Xenotransplantation: „Thymo-Nieren“ produzierten Urin bei hirntoten Patienten

Freitag, 20. Mai 2022

RFBSIP stock.adobe.comn

New York – US-Chirurgen, die im letzten Jahr 2 hirntoten Patienten eine Schweineniere mit Thymusanteilen transplantierten, ziehen im New England Journal of Medicine (2022; DOI: 10.1056/NEJMoa2120238) ein positives Fazit. Die Xenotransplantate hatten während des 54-stündigen Experiments Urin produziert und keinerlei Hinweise auf eine Abstoßungsreaktion gezeigt.

Der Tod eines US-Amerikaners, der keine 3 Monate nach der Transplantation eines Schweineherzens gestorben ist, bedeutet nicht, dass das Projekt der Xenotransplantation gescheitert ist. Der Mann war, wie berichtet, nicht an einer Abstoßungsreaktion gestorben, sondern an einer Infektion mit einem Cytomegalievirus, das mit dem Transplantat übertragen wurde.

Solche Infektionen könnten in Zukunft vermieden werden und auch die Gefahr von porcinen Retroviren wird derzeit nicht als Hemmnis angesehen, da die Viren dem Menschen nach Ansicht der Forscher nicht gefährlich werden und im Zweifelsfall durch antiretrovirale Medikamente gestoppt werden könnten.

Mit Genomeditoren könnten die Viren auch vor einer Transplantation in den Herden zerstört werden, die für die Xenotransplantation gezüchtet würden. Ob dieser Optimismus gerechtfertigt ist, lässt sich schwer beurteilen. Fest steht jedoch, dass die Erforschung der Xenotransplantation voranschreitet.

Auch das Problem der Abstoßungsreaktionen, zu denen es bei einer Xenotransplantation normalerweise kommt und die innerhalb weniger Stunden ein komplexes Organ wie eine Niere irreversibel schädigen würde, scheint geringer zu sein als lange angenommen. Robert Montgomery von NYU Langone Health in New York und Mitarbeiter begnügten sich bei den beiden Experimenten, die sie am 25. September und am 22. November an 2 hirntoten Patienten durchführten, mit einer einzigen genetischen Modifikation bei den Spenderorganen.

Der Hersteller Lung Biotechnology, eine Tochter von United Therapeutics aus Silver Springs/Maryland, hatte bei den Spendertieren lediglich das Gen für das Enzym alpha-1,3-Galactosyltransferase ausgeschaltet.

Das Enzym bildet bei Schweinen und anderen Säugetieren das Epitop Galactose-alpha-1,3-Galactose (Alpha-Gal). Es wird auf der Zelloberfläche exprimiert. Dies führt nach einer Xenotransplantation zu einer hyperakuten Immunreaktion, weil das Enzym und damit das Epitop Alpha-Gal beim Menschen fehlt.

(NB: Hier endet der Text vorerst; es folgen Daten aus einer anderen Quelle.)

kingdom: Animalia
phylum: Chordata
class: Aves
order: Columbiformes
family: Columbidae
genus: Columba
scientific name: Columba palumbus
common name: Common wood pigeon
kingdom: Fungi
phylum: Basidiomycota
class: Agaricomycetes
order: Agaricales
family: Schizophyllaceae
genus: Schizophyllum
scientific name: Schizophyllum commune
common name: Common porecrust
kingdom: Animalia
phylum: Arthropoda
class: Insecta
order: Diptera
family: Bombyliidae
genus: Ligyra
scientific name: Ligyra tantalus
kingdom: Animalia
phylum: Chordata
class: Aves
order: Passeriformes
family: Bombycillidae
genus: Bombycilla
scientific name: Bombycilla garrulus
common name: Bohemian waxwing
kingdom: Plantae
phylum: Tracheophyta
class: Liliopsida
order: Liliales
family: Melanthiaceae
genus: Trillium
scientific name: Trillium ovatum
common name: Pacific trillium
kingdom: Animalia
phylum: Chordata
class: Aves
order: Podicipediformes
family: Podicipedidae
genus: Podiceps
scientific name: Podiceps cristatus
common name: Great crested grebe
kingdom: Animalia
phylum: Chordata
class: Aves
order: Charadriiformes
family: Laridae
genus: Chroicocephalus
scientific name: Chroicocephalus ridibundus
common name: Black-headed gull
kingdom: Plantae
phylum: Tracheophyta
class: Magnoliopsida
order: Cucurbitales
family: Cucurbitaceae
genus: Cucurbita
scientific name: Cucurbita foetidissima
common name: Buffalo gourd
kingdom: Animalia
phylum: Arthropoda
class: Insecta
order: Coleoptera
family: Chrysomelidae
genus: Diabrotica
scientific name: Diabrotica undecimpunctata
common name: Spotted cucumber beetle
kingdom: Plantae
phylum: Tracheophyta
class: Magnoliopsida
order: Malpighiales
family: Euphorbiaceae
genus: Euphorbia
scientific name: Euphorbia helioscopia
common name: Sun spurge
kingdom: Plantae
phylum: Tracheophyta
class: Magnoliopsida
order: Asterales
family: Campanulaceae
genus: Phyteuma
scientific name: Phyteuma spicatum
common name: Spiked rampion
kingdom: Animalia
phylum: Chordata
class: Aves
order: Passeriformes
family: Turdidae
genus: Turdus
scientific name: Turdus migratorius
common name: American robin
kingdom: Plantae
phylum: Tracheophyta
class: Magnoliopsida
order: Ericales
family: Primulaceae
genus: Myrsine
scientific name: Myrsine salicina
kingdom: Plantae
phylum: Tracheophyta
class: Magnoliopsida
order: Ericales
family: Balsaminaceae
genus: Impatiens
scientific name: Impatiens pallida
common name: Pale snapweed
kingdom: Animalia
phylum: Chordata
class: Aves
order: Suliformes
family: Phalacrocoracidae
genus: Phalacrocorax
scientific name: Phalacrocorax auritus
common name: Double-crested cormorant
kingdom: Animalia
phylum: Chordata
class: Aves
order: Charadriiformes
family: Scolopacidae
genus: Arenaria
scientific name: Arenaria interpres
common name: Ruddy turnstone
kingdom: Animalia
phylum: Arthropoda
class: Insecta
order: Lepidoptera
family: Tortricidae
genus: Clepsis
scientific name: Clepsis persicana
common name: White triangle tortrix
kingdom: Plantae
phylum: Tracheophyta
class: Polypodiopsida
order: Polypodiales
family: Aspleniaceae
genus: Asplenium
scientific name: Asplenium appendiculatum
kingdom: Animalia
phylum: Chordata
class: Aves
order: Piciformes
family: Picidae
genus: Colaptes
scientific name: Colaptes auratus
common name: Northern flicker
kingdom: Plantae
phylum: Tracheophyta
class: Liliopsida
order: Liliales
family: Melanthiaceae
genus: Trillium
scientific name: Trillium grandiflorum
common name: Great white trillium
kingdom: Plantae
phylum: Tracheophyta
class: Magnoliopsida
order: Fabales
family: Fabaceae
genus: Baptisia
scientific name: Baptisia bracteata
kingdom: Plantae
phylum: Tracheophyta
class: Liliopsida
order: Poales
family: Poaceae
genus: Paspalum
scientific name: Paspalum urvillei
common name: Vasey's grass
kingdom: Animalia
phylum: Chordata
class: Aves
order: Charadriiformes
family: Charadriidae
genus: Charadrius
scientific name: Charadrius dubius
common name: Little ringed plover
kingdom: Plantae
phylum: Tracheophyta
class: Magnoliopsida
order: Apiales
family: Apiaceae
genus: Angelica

Das Immunsystem greift dann die Zellen des Transplantats an.

Ob die einzelne Modifikation ausreicht, um auf Dauer eine Abstoßungsreaktion des menschlichen Immunsystems zu verhindern, ist noch offen. Die Experimente, bei der den hirntoten Patienten eine Schweineniere auf den Oberschenkel transplantiert wurde, dauerte nur 54 Stunden. Danach wurden die Nieren entfernt und die lebenserhaltenden Maßnahmen beendet. In dieser Zeit hat die Immunsuppression aus 1.000 mg Methylprednisolon pro Tag und 2 Mal täglich 1.000 mg Mycophenolat eine Abstoßung verhindert. In den Biopsien, die nach 6, 24, 48 und 54 Stunden durchgeführt wurden, waren laut Montgomery keine Anzeichen einer hyperakuten oder Antikörper-vermittelten Abstoßung zu erkennen.

Die transplantierten Nieren begannen bereits kurz nach der Transplantation mit ihrer Arbeit. Die stündliche Urinausscheidung mit dem Xenotransplantat war mehr als doppelt so hoch wie die Ausscheidung über die körpereigenen Nieren, die nicht entfernt worden waren.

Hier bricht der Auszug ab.